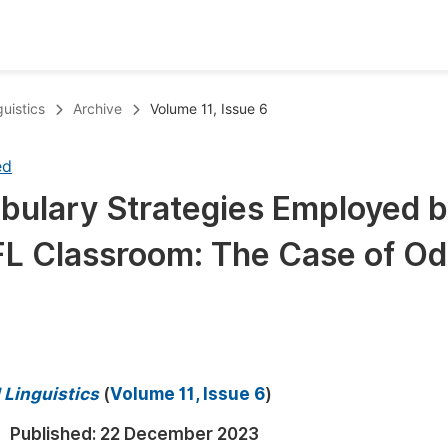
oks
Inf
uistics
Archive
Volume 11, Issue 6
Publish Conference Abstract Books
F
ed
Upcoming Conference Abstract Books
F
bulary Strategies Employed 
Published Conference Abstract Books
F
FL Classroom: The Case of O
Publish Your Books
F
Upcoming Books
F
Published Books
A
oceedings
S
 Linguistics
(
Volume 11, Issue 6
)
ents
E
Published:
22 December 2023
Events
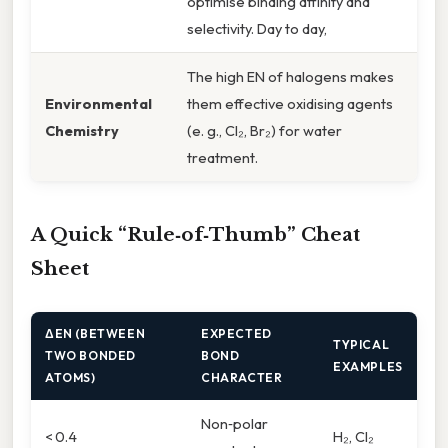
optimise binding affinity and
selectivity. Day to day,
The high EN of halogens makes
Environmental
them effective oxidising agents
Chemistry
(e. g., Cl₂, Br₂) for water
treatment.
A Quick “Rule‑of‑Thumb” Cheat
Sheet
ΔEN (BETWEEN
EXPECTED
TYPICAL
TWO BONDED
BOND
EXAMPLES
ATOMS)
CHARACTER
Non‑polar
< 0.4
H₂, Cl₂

==

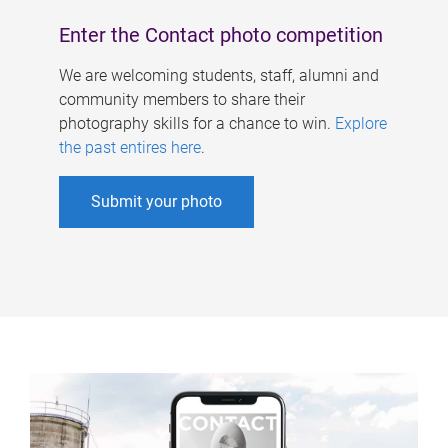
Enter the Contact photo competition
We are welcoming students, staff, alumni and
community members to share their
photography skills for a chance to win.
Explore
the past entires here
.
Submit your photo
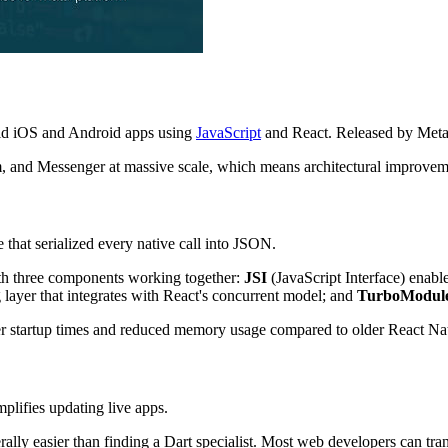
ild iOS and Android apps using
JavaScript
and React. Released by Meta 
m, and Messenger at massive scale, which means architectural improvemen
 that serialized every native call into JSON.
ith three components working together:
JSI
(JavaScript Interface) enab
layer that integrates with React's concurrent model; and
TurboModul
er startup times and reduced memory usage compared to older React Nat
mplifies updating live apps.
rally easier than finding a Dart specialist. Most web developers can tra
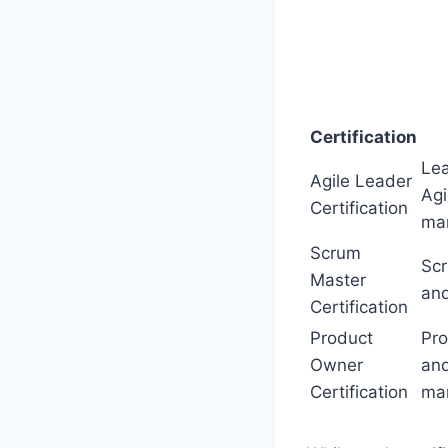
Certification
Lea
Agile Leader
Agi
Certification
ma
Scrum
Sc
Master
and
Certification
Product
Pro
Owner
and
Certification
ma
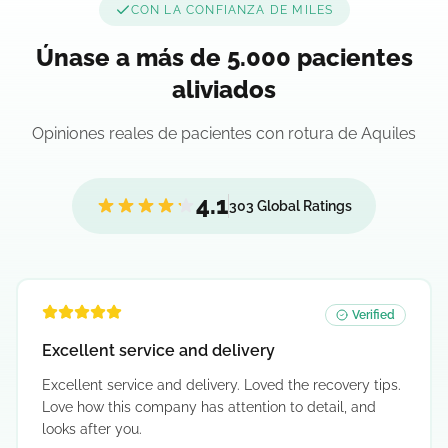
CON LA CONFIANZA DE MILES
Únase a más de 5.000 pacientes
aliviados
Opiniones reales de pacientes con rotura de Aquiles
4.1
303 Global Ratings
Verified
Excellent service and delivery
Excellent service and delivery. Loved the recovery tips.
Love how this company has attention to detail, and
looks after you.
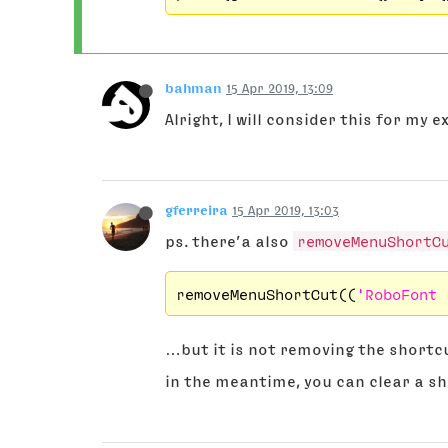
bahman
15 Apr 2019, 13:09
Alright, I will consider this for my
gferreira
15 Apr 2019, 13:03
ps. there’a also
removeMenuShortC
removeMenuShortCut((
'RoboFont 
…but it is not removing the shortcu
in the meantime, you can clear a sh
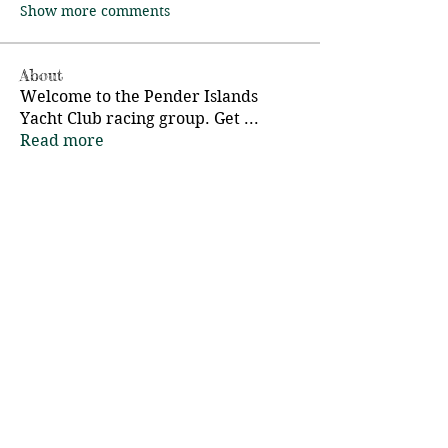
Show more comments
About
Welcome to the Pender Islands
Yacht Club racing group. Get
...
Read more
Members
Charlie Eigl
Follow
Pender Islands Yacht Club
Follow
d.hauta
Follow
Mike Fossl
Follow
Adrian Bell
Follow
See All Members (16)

_Description of the task_: In the material above, one part opens with the line containing "15 Apr 2019, 13:03" and closes with the line containing "See All Members (16)". Write out that part exactly and skip its pictures.

_Exercise solution_:
15 Apr 2019, 13:03
ps. there’a also
removeMenuShortC
removeMenuShortCut((
'RoboFont 
…but it is not removing the shortcu
in the meantime, you can clear a sh
Show more comments
About
Welcome to the Pender Islands
Yacht Club racing group. Get
...
Read more
Members
Charlie Eigl
Follow
Pender Islands Yacht Club
Follow
d.hauta
Follow
Mike Fossl
Follow
Adrian Bell
Follow
See All Members (16)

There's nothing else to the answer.